I trend topic sono argomenti caldi su cui si discute in un particolare momento e che riescono a fornire un feedback valido sulle tendenze del web in tempo reale.
Hashtag e Instagram
Nati su Twitter, gli hashtag hanno avuto però il loro grande successo dal 2015 grazie ad Instagram. Questo è avvenuto perché si è compreso subito il valore degli hashtag non solo nell'accorpare contenuti simili e che quindi mettevano facilmente in contatto persone con gli stessi interessi, ma anche nell'aumento del numero dei follower.

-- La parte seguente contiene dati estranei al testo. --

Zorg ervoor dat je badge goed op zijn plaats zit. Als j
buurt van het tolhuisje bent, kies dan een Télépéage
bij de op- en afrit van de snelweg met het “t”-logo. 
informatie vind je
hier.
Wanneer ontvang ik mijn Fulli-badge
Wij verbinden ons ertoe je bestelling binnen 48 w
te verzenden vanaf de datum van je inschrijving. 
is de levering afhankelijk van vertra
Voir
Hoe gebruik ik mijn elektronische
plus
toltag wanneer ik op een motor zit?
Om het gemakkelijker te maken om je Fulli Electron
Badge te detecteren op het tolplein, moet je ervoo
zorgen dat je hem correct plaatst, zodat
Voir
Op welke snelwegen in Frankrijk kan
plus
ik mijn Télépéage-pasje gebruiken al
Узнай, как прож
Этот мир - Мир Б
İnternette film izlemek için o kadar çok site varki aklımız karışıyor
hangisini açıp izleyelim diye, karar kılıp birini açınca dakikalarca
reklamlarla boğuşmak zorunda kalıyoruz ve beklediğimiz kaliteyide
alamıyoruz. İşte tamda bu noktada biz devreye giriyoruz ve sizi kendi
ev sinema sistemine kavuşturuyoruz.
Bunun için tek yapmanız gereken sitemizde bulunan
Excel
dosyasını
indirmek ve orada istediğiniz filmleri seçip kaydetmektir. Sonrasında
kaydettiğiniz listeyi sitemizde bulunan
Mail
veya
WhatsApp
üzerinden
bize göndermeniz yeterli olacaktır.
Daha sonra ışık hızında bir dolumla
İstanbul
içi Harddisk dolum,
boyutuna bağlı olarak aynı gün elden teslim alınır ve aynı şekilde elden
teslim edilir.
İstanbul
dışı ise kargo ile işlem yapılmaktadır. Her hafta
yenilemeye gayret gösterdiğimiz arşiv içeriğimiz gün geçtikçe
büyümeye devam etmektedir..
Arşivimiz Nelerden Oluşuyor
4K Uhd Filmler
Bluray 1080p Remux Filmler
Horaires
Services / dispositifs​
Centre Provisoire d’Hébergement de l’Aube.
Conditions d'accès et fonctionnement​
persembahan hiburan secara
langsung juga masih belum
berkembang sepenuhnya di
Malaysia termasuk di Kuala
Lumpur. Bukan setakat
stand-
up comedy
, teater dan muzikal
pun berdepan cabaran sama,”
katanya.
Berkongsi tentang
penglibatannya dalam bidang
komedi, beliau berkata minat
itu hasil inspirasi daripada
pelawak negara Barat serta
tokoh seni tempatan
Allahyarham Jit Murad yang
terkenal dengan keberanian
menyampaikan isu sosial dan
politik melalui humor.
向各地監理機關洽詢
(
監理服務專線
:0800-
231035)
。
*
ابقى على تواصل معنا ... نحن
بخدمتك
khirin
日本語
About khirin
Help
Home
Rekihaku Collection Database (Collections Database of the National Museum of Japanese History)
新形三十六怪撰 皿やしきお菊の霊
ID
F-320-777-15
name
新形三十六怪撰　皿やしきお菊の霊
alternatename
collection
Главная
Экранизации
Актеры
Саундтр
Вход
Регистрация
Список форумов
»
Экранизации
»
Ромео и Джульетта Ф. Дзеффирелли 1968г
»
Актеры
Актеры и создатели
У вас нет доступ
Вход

Usati nella maniera giusta, infatti, gli hashtag hanno il potere di aumentare i follower di una pagina perché giocano sul senso di appartenenza da parte di persone che condividono gli stessi interessi e le stesse problematiche.
Certo, da un paio di anni ad oggi, la tendenza ad usare molti hashtag è diminuita esponenzialmente. Ciò è avvenuto perché l'uso di hashtag troppo generici e diffusi causa una naturale dispersione dei contenuti di piccoli account, che si vedono superati da quelli molto più grandi in numero di follower.
Inoltre, dopo che Facebook (da poco META) ha acquisito Instagram, il potenziale di crescita in organico data dall'uso degli hashtag, è diminuito. Infatti un contenuto cresce solo in adv e farlo crescere in organico sfruttando uno spazio che è bene ricordare, non è nostro, è diventato molto più difficile. Quindi non montatevi troppo la testa: crescerete se imparerete a fare online adv o se vi affiderete ad una persona esperta per farlo.
Diversamente il vostro engagement rate sarà così basso che vi servirà solo per autocelebrarvi, e quindi non vi servirà a nulla.
Perché l'hashtag su Facebook non funziona
Da social media manager e copywriter devo ammettere che vedere hashtag su Facebook è davvero molto fastidioso.
Dal 2016 gli hashtag si sono diffusi anche su faccialibro, ma con scarsissimi risultati. Questo perché a Facebook non serve un aggregante di contenuti: il social di tutti i social non è nato per quello, ma piuttosto per dare contenuti estemporanei e pareri ancora più estemporanei. In più Facebook nasce per raccontare fatti e visioni personali e per condividerli con le persone che abbiamo scelto, non per diffondere contenuti. È per questo che l'hashtag su Facebook non ha appeal, anzi potrebbe sortire l'effetto contrario, disperdendo il nostro contenuto.
In quale ordine inserire gli hashtag
Fermo restando che utilizzeremo gli hashtag solo per i nostri post di Instagram, quindi, cerchiamo di capire anche in quale ordine inserirli in base alla loro tipologia:
- brand hashtag: gli hashtag relativi al brand che stiamo curando, con il loro nome o claim;
- hashtag di settore: si intendono quelli relativi al settore merceologico di riferimento del brand per cui stiamo lavorando; ù
- hashtag generici e trend topic: che siano comunque coerenti con il contenuto che stiamo pubblicando e con la nostra linea editoriale.
Inseriscine massimo dieci, ponderando il numero in base alle tipologie sopra elencate, se non vuoi dare la percezione di essere poco "cool".
Dopo questo, mi raccomando! E buon #hashtag.
NB: questo articolo è stato scritto nel rispetto di una lingua inclusiva e con un approccio gender correct.